Rising sea levels of 3 feet or more will make the United States more vulnerable to large property losses, necessitating major changes to the National Flood Insurance Program, according to a new report, as a separate legislative analysis shows NFIP claim and other costs surpassing premiums. 

High-end scenarios for sea level rise project an additional 6 or 7 feet by 2100, according to Washington-based American Association for the Advancement of Science.

“Of all the changes that may or may not be occurring in the global climate, the prospect of rising sea levels is the one that is the hardest to overlook,” the Washington-based American Academy of Actuaries said in its “National Flood Insurance Program: Challenges and Solutions” report released on Wednesday. 

Increased flooding due to higher sea levels can only increase losses from storms, absent expensive investment in coastal defenses, particularly because of the amount of valuable property in at-risk coastal areas, according to the report. 

“In the face of rising sea levels and increased losses, it will be impossible to maintain current premiums, coverage and eligibility without severe limits on building, strong mitigation requirements or exposure to enormous program losses and additional U.S. debt,” the report said. 

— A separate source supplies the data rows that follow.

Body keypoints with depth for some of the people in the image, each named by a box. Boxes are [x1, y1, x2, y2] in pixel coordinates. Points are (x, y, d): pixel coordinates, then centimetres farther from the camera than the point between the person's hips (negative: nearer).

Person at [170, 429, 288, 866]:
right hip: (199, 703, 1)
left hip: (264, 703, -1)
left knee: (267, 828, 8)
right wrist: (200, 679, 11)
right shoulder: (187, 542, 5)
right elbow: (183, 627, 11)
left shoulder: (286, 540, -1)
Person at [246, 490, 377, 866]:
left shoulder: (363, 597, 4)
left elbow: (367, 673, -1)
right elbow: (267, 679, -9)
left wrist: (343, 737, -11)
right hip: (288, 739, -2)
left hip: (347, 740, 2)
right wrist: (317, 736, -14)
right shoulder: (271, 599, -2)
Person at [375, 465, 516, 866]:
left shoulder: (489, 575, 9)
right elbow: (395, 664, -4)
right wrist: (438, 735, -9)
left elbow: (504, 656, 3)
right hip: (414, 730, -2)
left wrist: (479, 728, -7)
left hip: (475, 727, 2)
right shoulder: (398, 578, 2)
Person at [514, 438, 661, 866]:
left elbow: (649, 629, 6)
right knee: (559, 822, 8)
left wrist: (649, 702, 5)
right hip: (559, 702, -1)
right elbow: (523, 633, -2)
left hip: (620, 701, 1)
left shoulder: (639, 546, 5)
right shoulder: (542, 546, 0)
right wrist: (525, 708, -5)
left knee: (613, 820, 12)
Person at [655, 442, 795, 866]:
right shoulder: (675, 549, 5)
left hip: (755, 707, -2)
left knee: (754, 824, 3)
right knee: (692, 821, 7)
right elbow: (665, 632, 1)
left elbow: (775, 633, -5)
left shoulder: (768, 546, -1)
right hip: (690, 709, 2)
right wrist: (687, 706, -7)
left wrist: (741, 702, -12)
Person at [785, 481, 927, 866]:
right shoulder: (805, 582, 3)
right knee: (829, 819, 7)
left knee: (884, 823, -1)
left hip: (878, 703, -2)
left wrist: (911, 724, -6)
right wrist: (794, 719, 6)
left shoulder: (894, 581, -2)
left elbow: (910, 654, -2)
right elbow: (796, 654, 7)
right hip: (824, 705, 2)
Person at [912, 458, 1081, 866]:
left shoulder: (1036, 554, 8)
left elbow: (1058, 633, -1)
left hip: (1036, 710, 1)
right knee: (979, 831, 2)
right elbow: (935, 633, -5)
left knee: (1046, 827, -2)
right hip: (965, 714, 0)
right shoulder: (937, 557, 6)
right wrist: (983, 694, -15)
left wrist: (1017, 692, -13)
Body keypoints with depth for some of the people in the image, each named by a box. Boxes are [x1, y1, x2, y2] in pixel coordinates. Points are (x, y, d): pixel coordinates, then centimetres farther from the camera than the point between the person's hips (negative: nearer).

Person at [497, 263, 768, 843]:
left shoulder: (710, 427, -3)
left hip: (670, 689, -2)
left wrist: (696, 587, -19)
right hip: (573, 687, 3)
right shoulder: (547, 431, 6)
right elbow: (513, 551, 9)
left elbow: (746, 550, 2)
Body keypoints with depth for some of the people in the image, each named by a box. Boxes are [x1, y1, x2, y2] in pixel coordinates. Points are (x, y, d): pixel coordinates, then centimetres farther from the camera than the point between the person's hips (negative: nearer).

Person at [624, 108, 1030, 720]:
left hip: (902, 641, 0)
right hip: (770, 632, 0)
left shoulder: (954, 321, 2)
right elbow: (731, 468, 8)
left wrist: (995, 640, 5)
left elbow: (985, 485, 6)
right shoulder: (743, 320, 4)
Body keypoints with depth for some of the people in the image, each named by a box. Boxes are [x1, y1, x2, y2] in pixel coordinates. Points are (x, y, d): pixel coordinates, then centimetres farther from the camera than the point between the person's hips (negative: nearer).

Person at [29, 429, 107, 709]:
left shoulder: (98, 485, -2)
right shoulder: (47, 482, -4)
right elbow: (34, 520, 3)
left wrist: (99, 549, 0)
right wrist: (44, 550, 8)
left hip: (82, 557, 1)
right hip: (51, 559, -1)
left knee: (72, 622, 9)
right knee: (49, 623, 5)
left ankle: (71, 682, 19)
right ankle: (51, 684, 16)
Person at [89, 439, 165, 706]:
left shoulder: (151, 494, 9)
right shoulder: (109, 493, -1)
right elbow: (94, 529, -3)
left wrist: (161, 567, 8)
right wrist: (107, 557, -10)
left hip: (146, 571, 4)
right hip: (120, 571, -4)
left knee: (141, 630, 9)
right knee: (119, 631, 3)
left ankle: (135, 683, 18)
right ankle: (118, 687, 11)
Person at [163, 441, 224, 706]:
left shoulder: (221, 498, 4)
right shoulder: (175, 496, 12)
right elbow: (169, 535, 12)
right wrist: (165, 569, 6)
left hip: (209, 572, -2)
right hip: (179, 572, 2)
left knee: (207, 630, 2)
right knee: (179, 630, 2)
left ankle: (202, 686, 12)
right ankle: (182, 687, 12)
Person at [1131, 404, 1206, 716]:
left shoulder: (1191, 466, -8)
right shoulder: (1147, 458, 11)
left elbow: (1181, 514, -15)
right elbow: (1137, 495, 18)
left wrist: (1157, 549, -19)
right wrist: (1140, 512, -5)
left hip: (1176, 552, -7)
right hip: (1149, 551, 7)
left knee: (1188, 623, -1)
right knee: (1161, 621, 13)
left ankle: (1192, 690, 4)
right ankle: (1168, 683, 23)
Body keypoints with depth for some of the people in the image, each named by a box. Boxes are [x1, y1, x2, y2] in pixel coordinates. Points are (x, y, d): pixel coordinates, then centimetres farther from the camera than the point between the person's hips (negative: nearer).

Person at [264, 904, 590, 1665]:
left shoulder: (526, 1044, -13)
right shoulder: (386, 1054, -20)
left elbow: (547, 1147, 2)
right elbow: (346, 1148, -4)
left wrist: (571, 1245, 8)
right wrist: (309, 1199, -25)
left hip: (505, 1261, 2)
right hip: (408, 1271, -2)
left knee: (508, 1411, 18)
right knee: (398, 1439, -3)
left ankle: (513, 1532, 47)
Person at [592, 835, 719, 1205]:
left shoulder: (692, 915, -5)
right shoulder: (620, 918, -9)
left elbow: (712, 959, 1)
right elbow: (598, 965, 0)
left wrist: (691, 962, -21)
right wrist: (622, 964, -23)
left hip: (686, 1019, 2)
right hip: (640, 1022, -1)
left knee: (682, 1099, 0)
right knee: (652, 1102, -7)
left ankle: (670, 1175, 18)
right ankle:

The NFIP is in debt to the tune of $24.6 billion.

A Congressional Budget Office analysis of five million NFIP policies active in August 2016 found that the program’s expected costs totaled $5.7 billion, which exceeded the $4.3 billion in premiums collected for those policies, according to the preliminary analysis released on Wednesday. 

“CBO expects that premiums would be higher in the future for the same set of policies because (U.S. Federal Emergency Management Agency) is obligated under current law to phase out a large share of its subsidies, namely those for properties that predate a community’s first flood map,” the analysis said. “That phaseout will occur over a number of years: some subsidized policies that are relatively low risk will reach their full-risk rates in a few years while others that are very high risk may take 25 or more years to do so.”